If you don’t have a secured credit card, then you’re forgiven if you don’t even know what a secured credit card is. However, if you have bad credit and you’re having trouble getting approved for a credit card – even those cards made specifically for consumers with bad credit – then you should absolutely learn about the benefits of secured credit cards. Getting soft search loans can also help your credit score go up. Why? Because secured credit cards are a great way to rebuild your credit. And in some cases, they might be one of the only ways to re-establish your credit history and dig you out of the hole that is bad credit.
Secured credit cards are credit cards that require a security deposit. Essentially, you’re guaranteeing your credit line by putting up your own money in case you default. Depending on the credit card issuer, your credit line is 70% to 100% of your security deposit. These credit cards are for consumers with especially bad credit, or no credit at all.
We know what you’re thinking (we think) – ‘This sounds like a prepaid debit card.’
Sure, they’re a little similar. However, there are a couple of significant differences between prepaid debit cards and secured credit cards, the biggest being that you can rebuild your credit with a secured credit card.
That’s right, secured credit cards are a great way to rebuild your credit. Debit cards? Not so much…
Here’s the deal; secured credit cards report directly to the three major credit bureaus, and in many cases they offer free credit monitoring so that you can watch your score improve with every month that goes by.
Also, as your credit improves, some secured credit issuers will extend your credit line beyond your security deposit. And after a year or so of responsible spending and improved credit, odds are that very same issuer will approve you for an unsecured credit card, which will improve your credit that much more assuming you keep paying your bill on time every month.
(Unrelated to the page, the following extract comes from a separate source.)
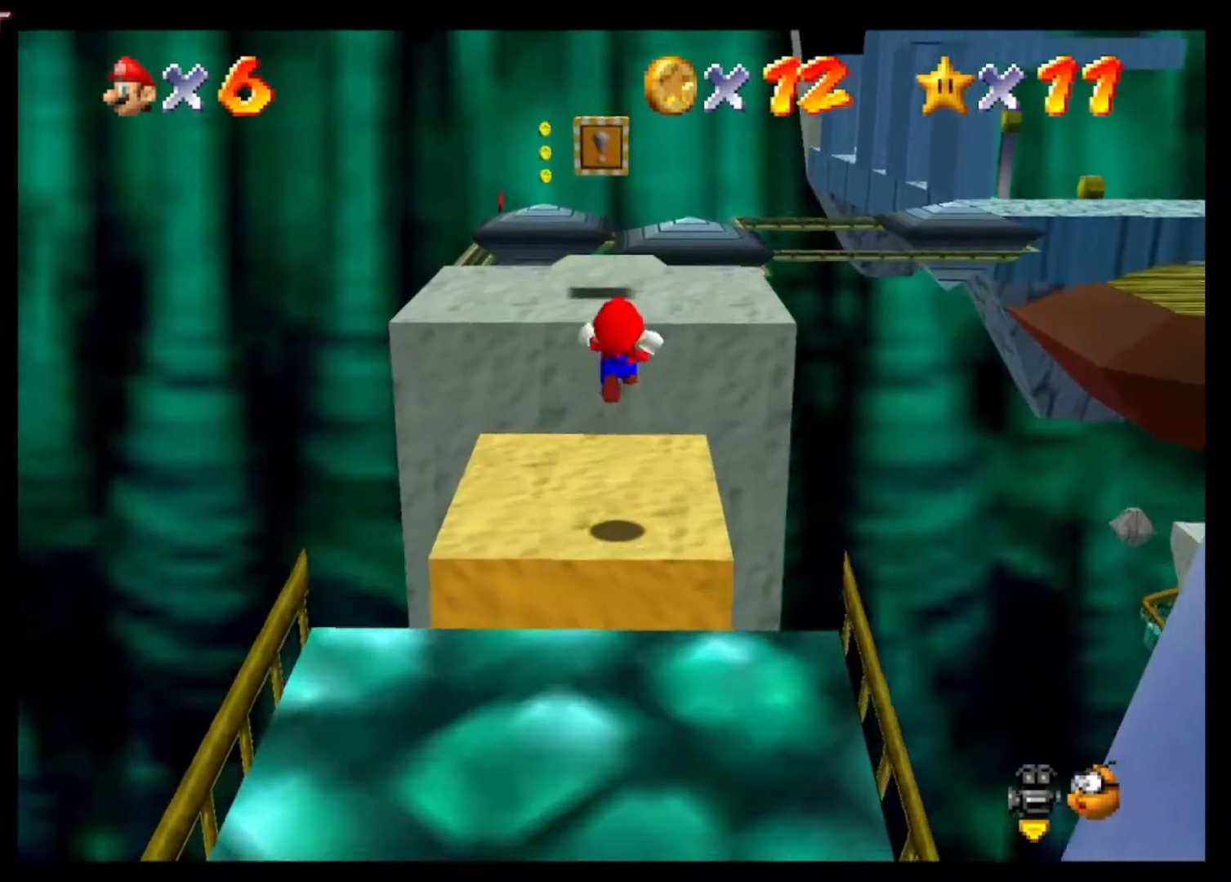
{"buttons": [], "left_stick": "center", "right_stick": "up-left", "events": [[100, "A", "up"], [267, "right_stick", "up-left"], [333, "L2", "up"], [367, "left_stick", "center"], [400, "right_stick", "center"], [467, "right_stick", "up-left"]]}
Again, these are the major differences between secured credit cards and prepaid debit cards: secured credit cards report to the major credit bureaus, and you’re working off an actual credit line (versus your own money). Thus, you can improve and rebuild your credit with a secured credit card.
To be honest, there’s no other reason to carry a secured credit card other than to establish or rebuild your credit. This is what they were invented to do, and the result is the near-equivalent of a lifesaver when it comes to building credit or rebounding from past financial mistakes.
It can be tough to get out of a deep credit hole, especially when you’re at the point in which the only credit cards willing to lend to you charge absurd interest rates. With secured credit cards, issuers have essentially nothing to lose when they approve you, and your annual fees are put towards some really helpful credit building tools like the aforementioned monthly credit monitoring.
Prepaid debit cards, on the other hand, are quite the opposite. Don’t let prepaid debit card offers fool you – you really can’t build credit with a prepaid card. They may report to a credit bureau, but odds are they aren’t the ones that are going to help you in any significant way.
So as you put together your plan to rebuild credit, you should strong consider applying to a secured credit card. Yes, the security deposit you have to put up could set you back a couple weeks, but the amount of money you’ll save on interest fees later thanks to your improved credit will be well worth it.